Reporterre a tenu à rester prudent en l’absence de certitude. Cependant, un cas dramatique a été mis en avant par des sites anti-Linky : la mort dans un incendie d’un habitant de Meurthe-et-Moselle. Beaucoup y voient « le premier mort dû à Linky ». Selon la version officielle, le compteur de l’homme décédé serait un compteur classique. 
Mais souligne Stéphane Lhomme, le communiqué d’Enedis assure que le compteur Linky était intact alors que l’article de L’Est républicain décrivant l’accident assure que le compteur était fondu. En tout état de cause, l’affaire n’est pas tranchée.

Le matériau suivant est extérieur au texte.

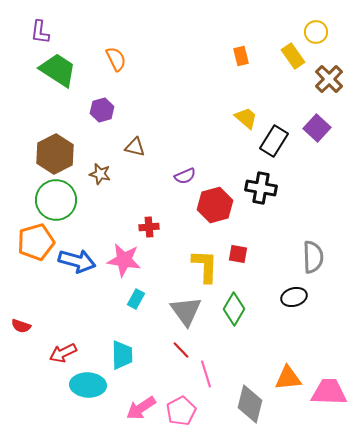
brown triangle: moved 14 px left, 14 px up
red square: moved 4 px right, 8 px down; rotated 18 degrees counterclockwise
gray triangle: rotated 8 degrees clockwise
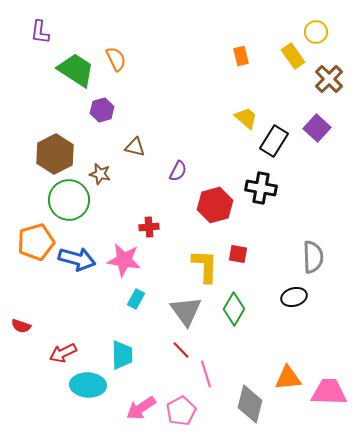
green trapezoid: moved 18 px right
purple semicircle: moved 7 px left, 5 px up; rotated 40 degrees counterclockwise
green circle: moved 13 px right
blue arrow: moved 2 px up
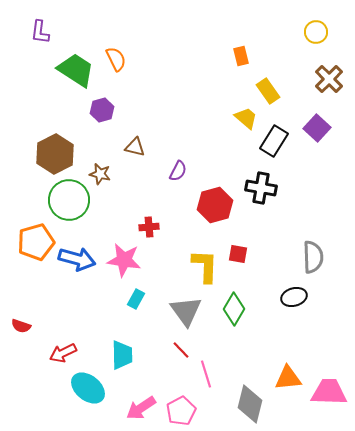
yellow rectangle: moved 25 px left, 35 px down
cyan ellipse: moved 3 px down; rotated 36 degrees clockwise
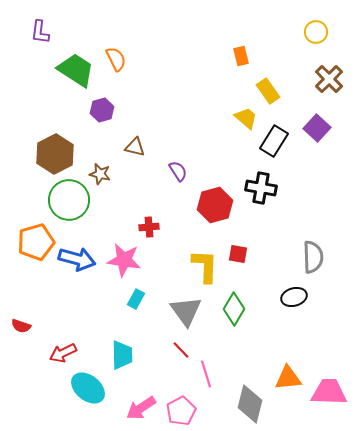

  • Des lecteurs ont par ailleurs fait part à Reporterre de ce que certains appellent « l’affaire Promotelec », qui a suscité l’ajout suivant à l’article concerné :

Dans un article publié le 6 mars 2018, l’association Promotelec, spécialisée dans le confort et de sécurité dans l’habitat, écrivait que « dans le cas où les sections de câbles ne sont pas adaptées aux nouveaux réglages, des accidents (feu) peuvent se produire le jour où le particulier fait la demande auprès d’Enedis d’augmenter la puissance de son compteur à distance pour répondre à des besoins en énergie plus conséquents (ex : achat d’un jacuzzi). » Pour éviter ce risque, l’association recommande l’intervention d’un installateur électricien pour assurer que les sections entre le tableau électrique et le disjoncteur sont bien conformes au niveau de puissance établi. L’article a depuis été modifié, et ne fait plus cas de la possibilité d’incidents impliquant des départs de feu. Un « acte de censure », selon les opposants, qui voient derrière cette modification la possibilité qu’Enedis, membre de Promotelec, ait pu intervenir pour raboter la publication.

  • Interrogé par Reporterre, Promotelec s’est défendu d’avoir amendé son article pour éviter qu’il puisse « servir de caution à des gens malintentionnés ». Son porte-parole poursuit : « À partir du moment où la rédaction d’un article peut prêter à confusion, c’est que les termes choisis n’ont pas été les plus pertinents. Nous rédigeons beaucoup d’articles, il peut il y avoir des coquilles ou des mots mal choisis, défend l’association, nous avons donc modifié le texte en reprenant les termes de tous les acteurs auxquels nous sommes associés, et tels qu’ils sont décrit dans le tome 2 de l’Officiel de l’Electricité ». Parmi ces acteurs, on retrouve notamment EDF et sa filiale Enedis, bien que Promotelec réfute fermement avoir reçu des instructions pour modifier le texte de la part de l’un ou l’autre.